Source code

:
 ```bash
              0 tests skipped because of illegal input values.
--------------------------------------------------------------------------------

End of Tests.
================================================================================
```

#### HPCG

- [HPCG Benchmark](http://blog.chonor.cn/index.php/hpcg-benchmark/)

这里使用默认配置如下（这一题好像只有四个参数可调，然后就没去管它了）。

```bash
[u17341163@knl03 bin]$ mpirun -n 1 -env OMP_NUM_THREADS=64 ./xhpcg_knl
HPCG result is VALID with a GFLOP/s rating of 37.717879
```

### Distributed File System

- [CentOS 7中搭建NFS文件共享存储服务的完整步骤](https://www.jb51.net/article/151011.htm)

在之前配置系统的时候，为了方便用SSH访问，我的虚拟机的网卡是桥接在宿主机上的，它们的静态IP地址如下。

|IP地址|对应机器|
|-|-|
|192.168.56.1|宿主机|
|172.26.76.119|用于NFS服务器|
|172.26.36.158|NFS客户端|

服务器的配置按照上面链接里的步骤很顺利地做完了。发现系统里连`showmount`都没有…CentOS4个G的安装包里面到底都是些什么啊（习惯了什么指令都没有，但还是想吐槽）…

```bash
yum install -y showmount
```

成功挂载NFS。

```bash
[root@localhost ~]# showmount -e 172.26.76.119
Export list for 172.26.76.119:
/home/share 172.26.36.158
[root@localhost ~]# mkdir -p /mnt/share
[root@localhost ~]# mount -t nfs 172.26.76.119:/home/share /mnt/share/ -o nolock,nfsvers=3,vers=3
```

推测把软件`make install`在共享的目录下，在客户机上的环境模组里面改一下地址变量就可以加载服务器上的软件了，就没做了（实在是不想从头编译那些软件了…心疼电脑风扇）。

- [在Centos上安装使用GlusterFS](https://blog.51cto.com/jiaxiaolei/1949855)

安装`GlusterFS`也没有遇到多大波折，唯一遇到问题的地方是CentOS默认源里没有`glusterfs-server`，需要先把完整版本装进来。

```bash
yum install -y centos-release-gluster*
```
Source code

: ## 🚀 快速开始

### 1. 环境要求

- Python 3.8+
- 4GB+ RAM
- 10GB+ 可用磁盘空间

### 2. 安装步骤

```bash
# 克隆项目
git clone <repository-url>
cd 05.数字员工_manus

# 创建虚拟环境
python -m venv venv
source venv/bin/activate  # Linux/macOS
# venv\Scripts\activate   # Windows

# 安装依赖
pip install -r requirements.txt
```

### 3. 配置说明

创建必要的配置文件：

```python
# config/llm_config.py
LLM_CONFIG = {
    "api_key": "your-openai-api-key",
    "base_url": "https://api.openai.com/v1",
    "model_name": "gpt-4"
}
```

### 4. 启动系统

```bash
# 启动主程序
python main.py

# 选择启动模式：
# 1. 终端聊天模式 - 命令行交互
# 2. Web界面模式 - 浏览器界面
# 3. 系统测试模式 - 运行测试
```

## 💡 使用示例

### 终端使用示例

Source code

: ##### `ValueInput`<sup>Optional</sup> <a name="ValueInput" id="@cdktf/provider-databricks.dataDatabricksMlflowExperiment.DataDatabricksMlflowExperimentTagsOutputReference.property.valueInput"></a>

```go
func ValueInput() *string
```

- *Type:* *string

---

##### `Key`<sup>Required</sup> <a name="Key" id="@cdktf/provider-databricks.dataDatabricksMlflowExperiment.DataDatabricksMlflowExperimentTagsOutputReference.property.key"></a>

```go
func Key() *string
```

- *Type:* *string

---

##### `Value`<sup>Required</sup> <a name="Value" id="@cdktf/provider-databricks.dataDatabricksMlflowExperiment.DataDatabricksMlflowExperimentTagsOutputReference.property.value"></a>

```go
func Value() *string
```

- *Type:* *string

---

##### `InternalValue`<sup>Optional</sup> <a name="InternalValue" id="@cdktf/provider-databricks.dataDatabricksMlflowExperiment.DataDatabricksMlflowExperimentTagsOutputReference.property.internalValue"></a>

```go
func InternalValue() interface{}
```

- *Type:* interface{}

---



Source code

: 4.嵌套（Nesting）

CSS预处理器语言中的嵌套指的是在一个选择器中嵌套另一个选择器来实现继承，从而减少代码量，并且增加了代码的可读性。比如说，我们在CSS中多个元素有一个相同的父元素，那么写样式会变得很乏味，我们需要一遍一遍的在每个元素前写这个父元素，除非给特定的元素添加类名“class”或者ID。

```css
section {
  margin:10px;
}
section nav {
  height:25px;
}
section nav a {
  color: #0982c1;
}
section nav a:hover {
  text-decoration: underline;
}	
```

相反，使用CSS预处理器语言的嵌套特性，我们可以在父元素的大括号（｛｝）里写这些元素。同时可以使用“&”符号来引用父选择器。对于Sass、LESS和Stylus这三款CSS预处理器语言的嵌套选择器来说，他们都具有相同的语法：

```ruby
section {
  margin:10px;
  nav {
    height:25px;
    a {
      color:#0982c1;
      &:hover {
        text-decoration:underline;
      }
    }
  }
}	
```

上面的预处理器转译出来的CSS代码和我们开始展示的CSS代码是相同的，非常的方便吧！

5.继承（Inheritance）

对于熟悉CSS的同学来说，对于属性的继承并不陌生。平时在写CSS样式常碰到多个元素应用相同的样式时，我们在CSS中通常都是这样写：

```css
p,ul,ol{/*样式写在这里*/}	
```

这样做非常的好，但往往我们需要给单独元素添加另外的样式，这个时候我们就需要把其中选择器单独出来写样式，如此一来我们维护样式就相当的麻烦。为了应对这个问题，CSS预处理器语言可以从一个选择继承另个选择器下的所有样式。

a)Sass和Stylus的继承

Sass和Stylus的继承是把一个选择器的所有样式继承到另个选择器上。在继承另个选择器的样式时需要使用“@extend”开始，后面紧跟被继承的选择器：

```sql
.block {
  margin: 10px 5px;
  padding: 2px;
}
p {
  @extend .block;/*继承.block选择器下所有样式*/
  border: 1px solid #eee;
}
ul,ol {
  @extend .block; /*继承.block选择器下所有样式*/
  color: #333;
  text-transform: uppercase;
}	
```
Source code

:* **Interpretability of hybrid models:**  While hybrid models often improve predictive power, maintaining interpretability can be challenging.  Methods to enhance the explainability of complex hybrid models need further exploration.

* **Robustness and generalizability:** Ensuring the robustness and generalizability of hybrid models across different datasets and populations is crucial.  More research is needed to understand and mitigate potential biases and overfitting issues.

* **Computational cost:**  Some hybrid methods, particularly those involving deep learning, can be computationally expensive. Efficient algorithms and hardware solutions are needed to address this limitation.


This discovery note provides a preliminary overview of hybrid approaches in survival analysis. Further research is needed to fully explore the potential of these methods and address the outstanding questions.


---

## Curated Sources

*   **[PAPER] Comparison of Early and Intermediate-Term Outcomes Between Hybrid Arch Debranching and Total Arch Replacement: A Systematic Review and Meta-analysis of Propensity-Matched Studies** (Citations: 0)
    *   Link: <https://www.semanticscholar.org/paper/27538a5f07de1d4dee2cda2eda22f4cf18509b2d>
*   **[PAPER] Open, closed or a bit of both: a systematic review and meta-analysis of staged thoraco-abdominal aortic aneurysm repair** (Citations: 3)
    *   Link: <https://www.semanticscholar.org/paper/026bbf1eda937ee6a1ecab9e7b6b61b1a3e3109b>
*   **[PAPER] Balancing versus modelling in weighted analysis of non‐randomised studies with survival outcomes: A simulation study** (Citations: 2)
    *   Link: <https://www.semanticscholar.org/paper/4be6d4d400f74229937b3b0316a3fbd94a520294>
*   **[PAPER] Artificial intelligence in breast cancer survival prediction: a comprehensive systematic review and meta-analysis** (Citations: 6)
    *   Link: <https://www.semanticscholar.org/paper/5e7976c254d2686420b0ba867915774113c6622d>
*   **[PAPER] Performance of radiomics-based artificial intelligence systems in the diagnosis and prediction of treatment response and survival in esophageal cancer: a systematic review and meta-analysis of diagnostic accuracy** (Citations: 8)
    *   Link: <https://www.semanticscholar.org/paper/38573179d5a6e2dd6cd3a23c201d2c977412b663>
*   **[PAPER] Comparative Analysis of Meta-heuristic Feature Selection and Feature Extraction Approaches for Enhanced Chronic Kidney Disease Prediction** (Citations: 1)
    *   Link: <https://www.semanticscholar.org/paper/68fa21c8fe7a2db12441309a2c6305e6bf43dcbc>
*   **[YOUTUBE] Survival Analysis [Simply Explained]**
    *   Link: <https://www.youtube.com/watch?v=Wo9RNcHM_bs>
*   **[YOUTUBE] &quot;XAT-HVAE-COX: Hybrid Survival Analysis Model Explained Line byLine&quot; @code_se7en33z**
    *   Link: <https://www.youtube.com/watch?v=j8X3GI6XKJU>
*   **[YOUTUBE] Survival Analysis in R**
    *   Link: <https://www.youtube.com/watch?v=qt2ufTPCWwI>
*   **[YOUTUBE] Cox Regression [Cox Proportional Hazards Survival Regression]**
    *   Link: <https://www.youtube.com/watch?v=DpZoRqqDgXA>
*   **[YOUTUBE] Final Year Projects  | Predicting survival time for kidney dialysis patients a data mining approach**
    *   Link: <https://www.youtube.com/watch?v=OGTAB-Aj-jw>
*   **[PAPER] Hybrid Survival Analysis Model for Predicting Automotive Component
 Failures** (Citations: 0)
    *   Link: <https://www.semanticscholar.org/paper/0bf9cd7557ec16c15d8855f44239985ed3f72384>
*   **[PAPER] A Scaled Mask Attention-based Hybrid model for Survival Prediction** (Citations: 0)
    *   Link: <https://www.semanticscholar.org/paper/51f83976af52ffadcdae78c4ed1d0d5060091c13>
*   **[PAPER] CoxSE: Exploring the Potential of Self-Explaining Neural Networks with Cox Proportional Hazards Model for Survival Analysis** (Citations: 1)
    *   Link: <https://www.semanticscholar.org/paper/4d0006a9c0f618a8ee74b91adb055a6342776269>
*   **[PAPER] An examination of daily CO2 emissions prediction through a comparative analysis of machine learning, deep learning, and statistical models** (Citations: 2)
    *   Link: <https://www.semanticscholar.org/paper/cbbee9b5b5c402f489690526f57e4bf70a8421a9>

> **What you should do**
Scan the records for the word "ValueInput" and copy every line where it is found.

> **Written answer**
: ##### `ValueInput`<sup>Optional</sup> <a name="ValueInput" id="@cdktf/provider-databricks.dataDatabricksMlflowExperiment.DataDatabricksMlflowExperimentTagsOutputReference.property.valueInput"></a>
func ValueInput() *string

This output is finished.